# Xbox One shipping forecast lowered due to poor component yield, claims Chinese paper



## Ares (Nov 23, 2009)

*Xbox One shipping forecast lowered due to poor component yield, claims Chinese paper*

Microsoft is claimed to have lowered its Xbox One shipping forecast for 2013 due to poor yield rates on several of the console’s components. 

Digitimes reports that Chinese paper Economic Daily News has cited market watchers who claim Xbox One’s shipping forecast has dropped from 7 million units to 6.2 million.

It is claimed that poor yield rates are to blame. The Xbox One’s device’s camera module, optical disc drive and assembly are cited as key issues in the lowered forecast.

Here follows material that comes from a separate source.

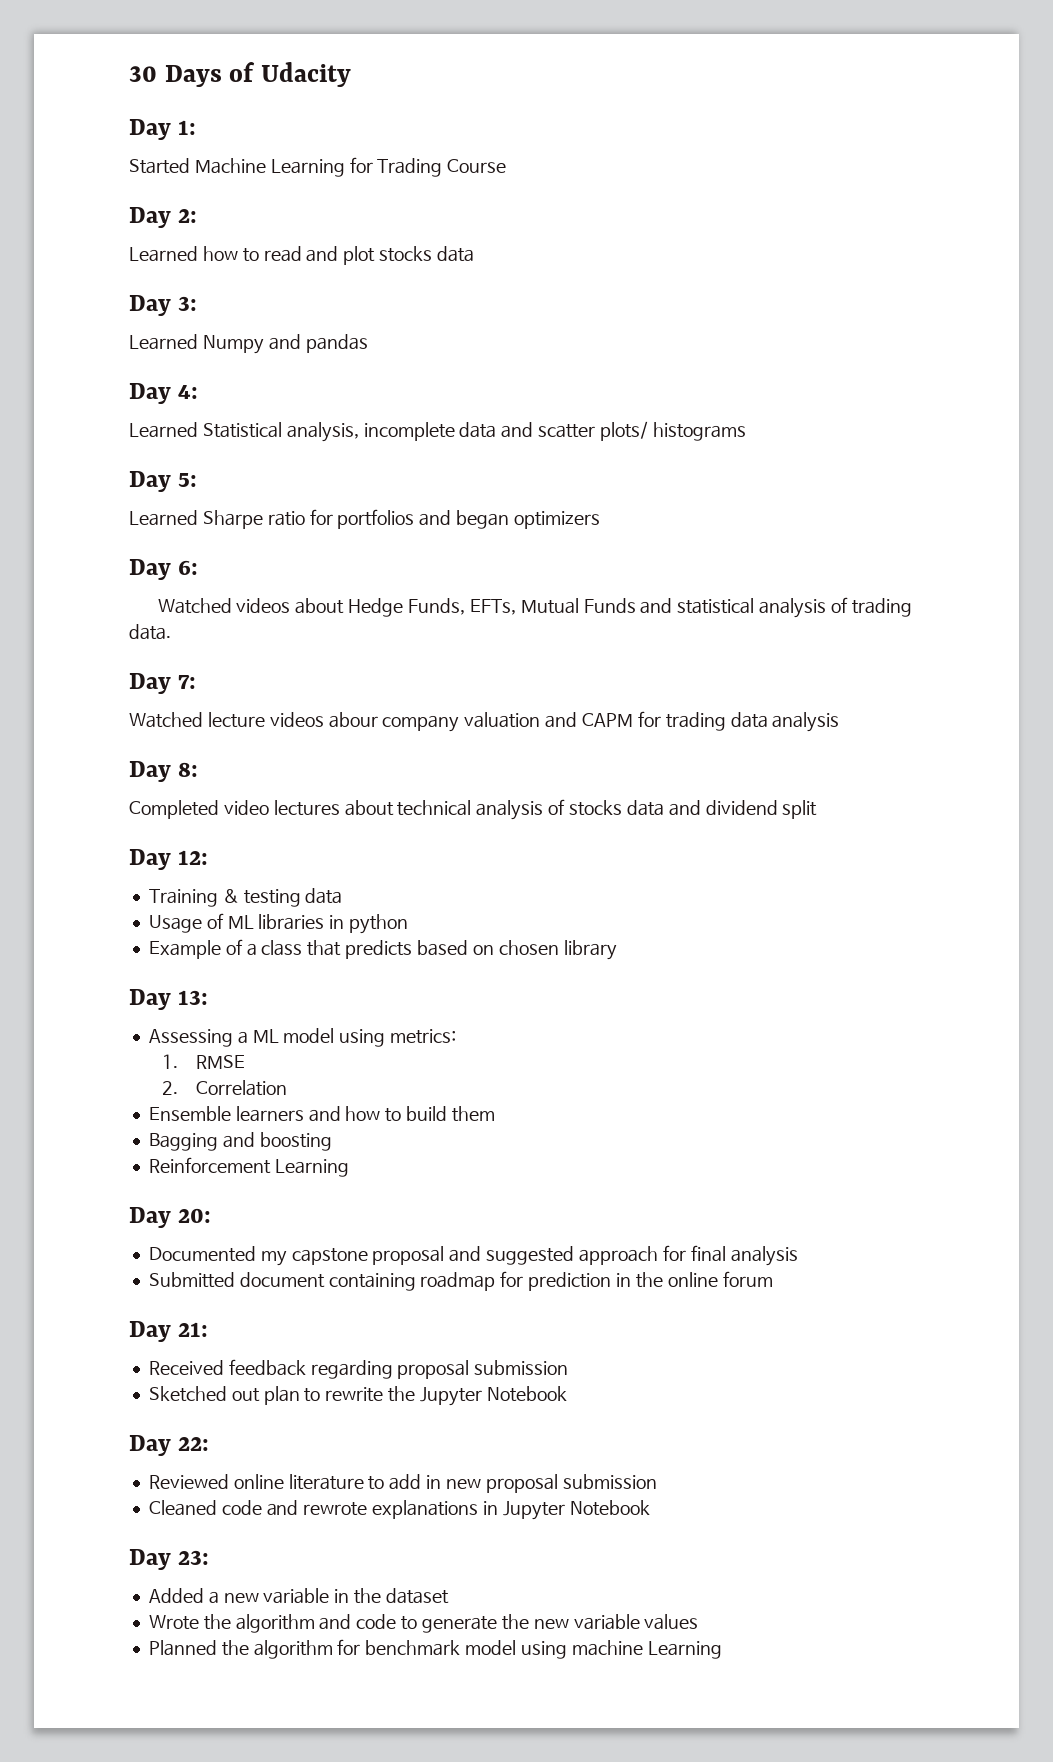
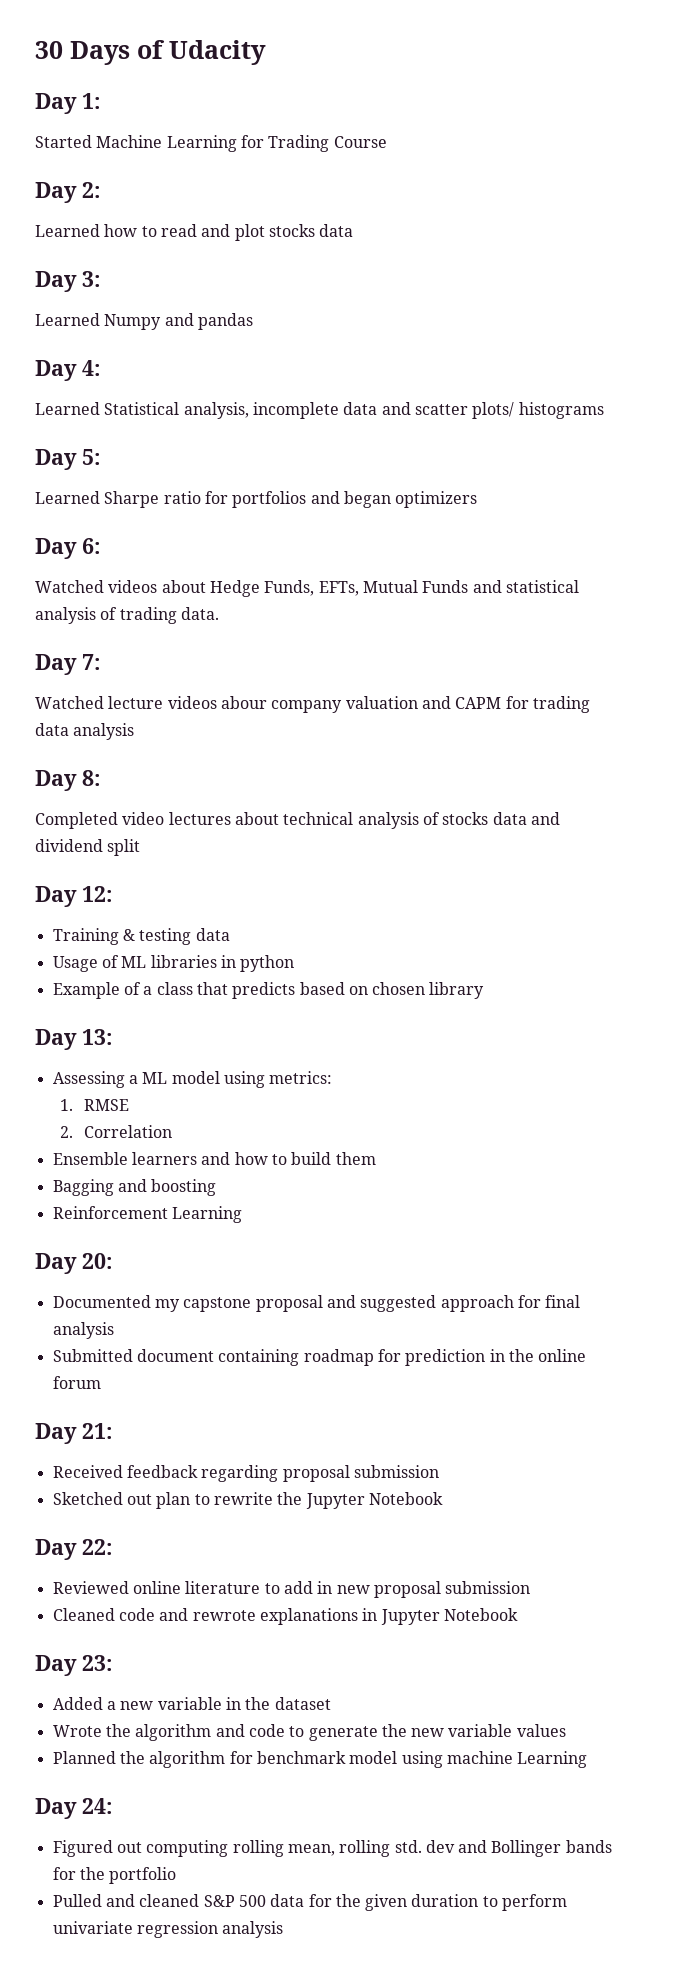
(722, 1650) none -> [35,1798,113,1819] [52,1840,612,1857] [52,1867,177,1884] [52,1894,568,1911] [52,1921,284,1938] // Day 24: // Figured out computing rolling mean, rolling std. dev and Bollinger bands for the portfolio // Pulled and cleaned S&P 500 data for the given duration to perform univariate regression analysis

We’ve reached out to Microsoft for comment, so treat this as rumor for now.

Source: VG24/7


----------



## Mike Edwards (Mar 10, 2011)

oi vey


----------



## Ares (Nov 23, 2009)

I have the same sentiments, it seems every time you turn around MS has an issue real or not.


----------



## Mike Edwards (Mar 10, 2011)

Ares said:


> I have the same sentiments, it seems every time you turn around MS has an issue real or not.

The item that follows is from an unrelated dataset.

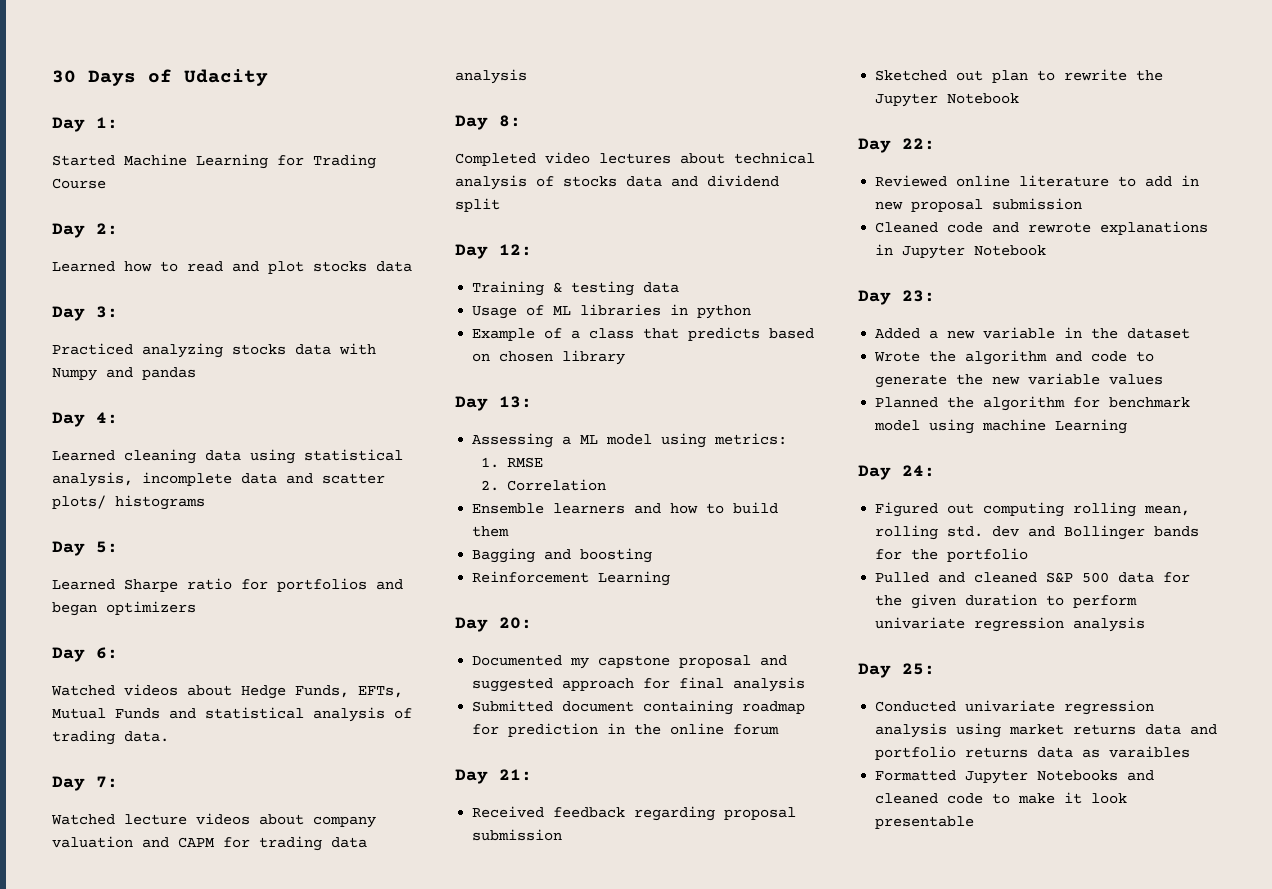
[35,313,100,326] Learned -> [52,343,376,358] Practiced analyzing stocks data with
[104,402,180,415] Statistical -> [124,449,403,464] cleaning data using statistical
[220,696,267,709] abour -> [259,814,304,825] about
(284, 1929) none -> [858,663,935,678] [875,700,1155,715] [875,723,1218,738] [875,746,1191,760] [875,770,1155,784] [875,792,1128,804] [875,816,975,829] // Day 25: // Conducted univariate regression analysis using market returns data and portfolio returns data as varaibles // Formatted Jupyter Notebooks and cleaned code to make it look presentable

They can't catch a break can they


----------



## Ares (Nov 23, 2009)

It appears that way, hopefully things will settle down and we can focus our attention on the real evil empire known as EA.....


----------



## Mike Edwards (Mar 10, 2011)

Ares said:


> It appears that way, hopefully things will settle down and we can focus our attention on the real evil empire known as EA.....


Lol. No one can forget the evil of EA


----------